Nose: peaches and honey.
Palate: Rounded and rich, full bodied with a balanced freshness and floral notes.

To serve:
Serve lightly chilled at 10°C in a fine glass.

We try to place the vine in its environment, that is to say in its relationship to the earth, to animal life and the stars, by which it is influenced

If a wild strawberry has more flavour than one grown in a hothouse it is because the former, even if smaller and less attractive visually, has grown in a natural environment. It has quintessential aromas, whilst the second, produced in a man-made environment, has its flavours diluted to favour its appearance.

The same goes for grapes. To make a wine of character, grapes must have flavours. All our decisions follow this logic of harvesting healthy, balanced grapes, intrinsically capable of producing a wine of great quality.

This is why, for example, we do not use chemical fertilisers, preferring a compost made on the property from a mixture of sheep’s manure and the previous year’s grape pressings (marc) which, once mixed into the soil, maintains its humus content and microbiological equilibrium.
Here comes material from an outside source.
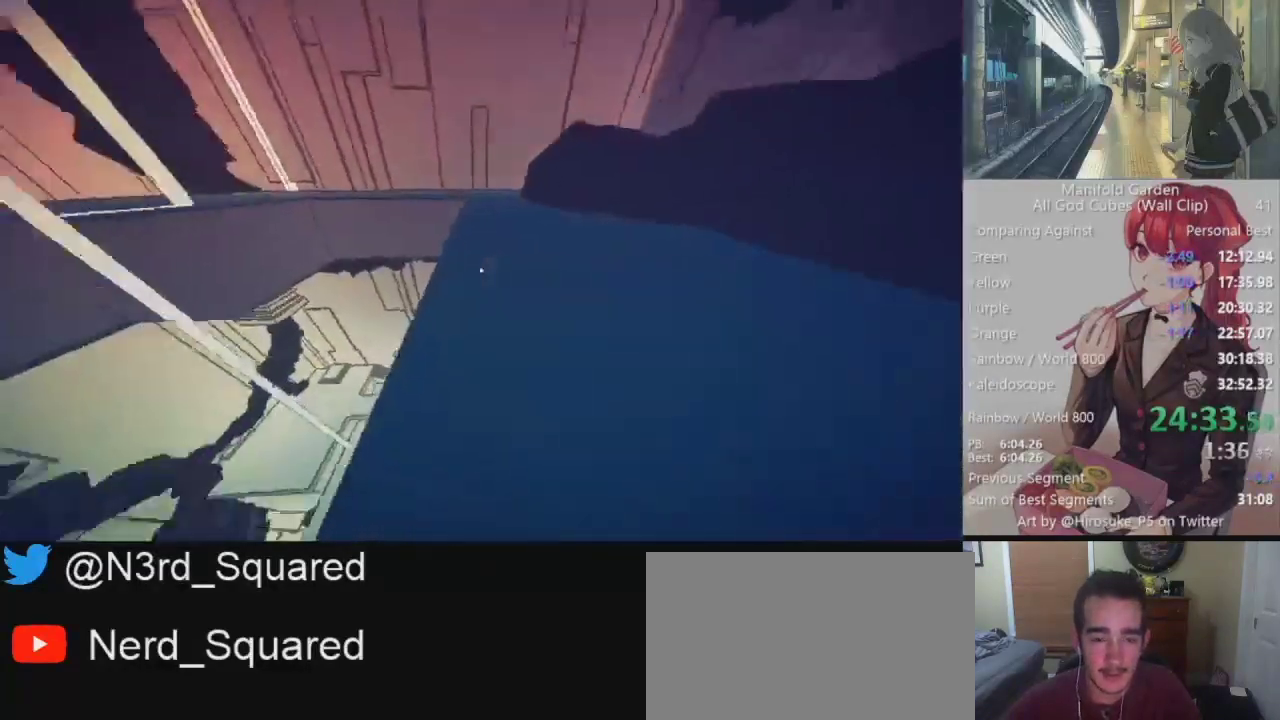
{"keys": ["shift", "w"], "mouse": [], "events": []}
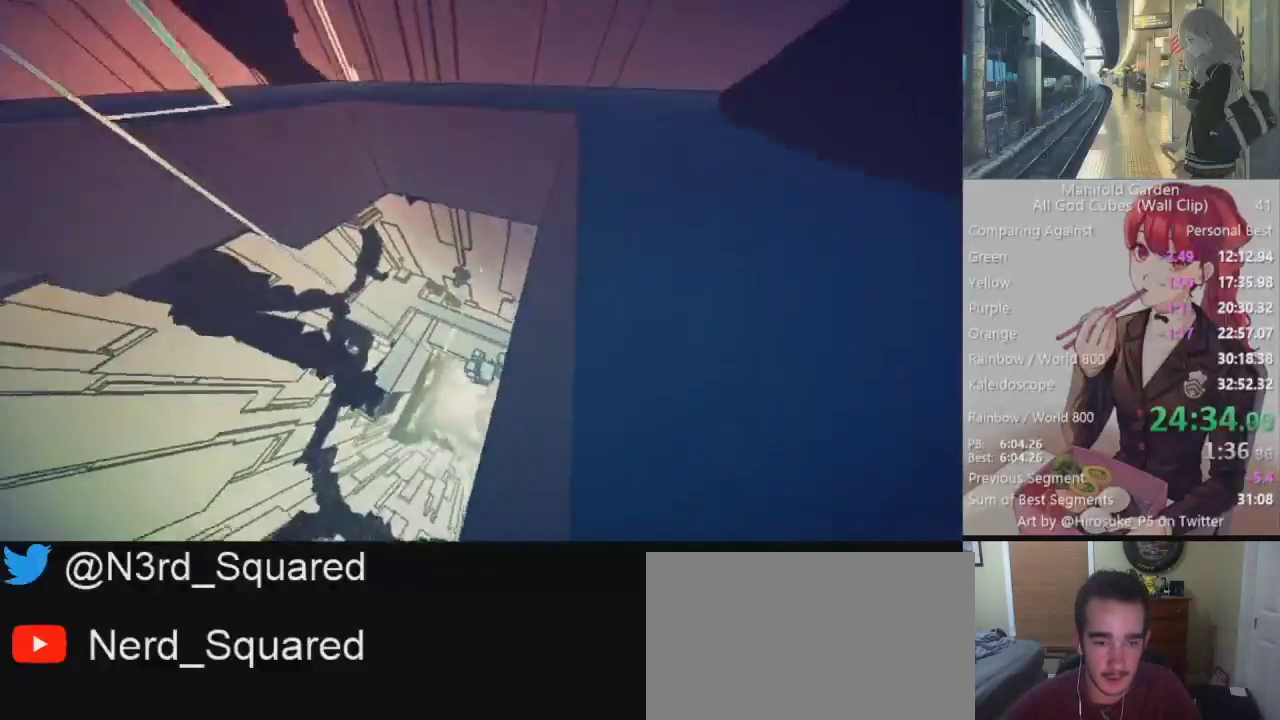
{"keys": ["shift", "w"], "mouse": [], "events": []}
Preventive treatments are reduced to a minimum; the natural nutrients in the soil improving the physiology of the plant and its natural resistance to disease. These conditions, which are desirable and which we try to obtain, enable us to avoid an escalation in chemical treatments. These are intended to destroy various parasites, but in fact produce a biological imbalance, engendering other parasites.

Through these organic methods, many natural diseases have been eradicated in the vineyard and we have now a strong population of birds, cicadas and lady-birds at Beaucastel.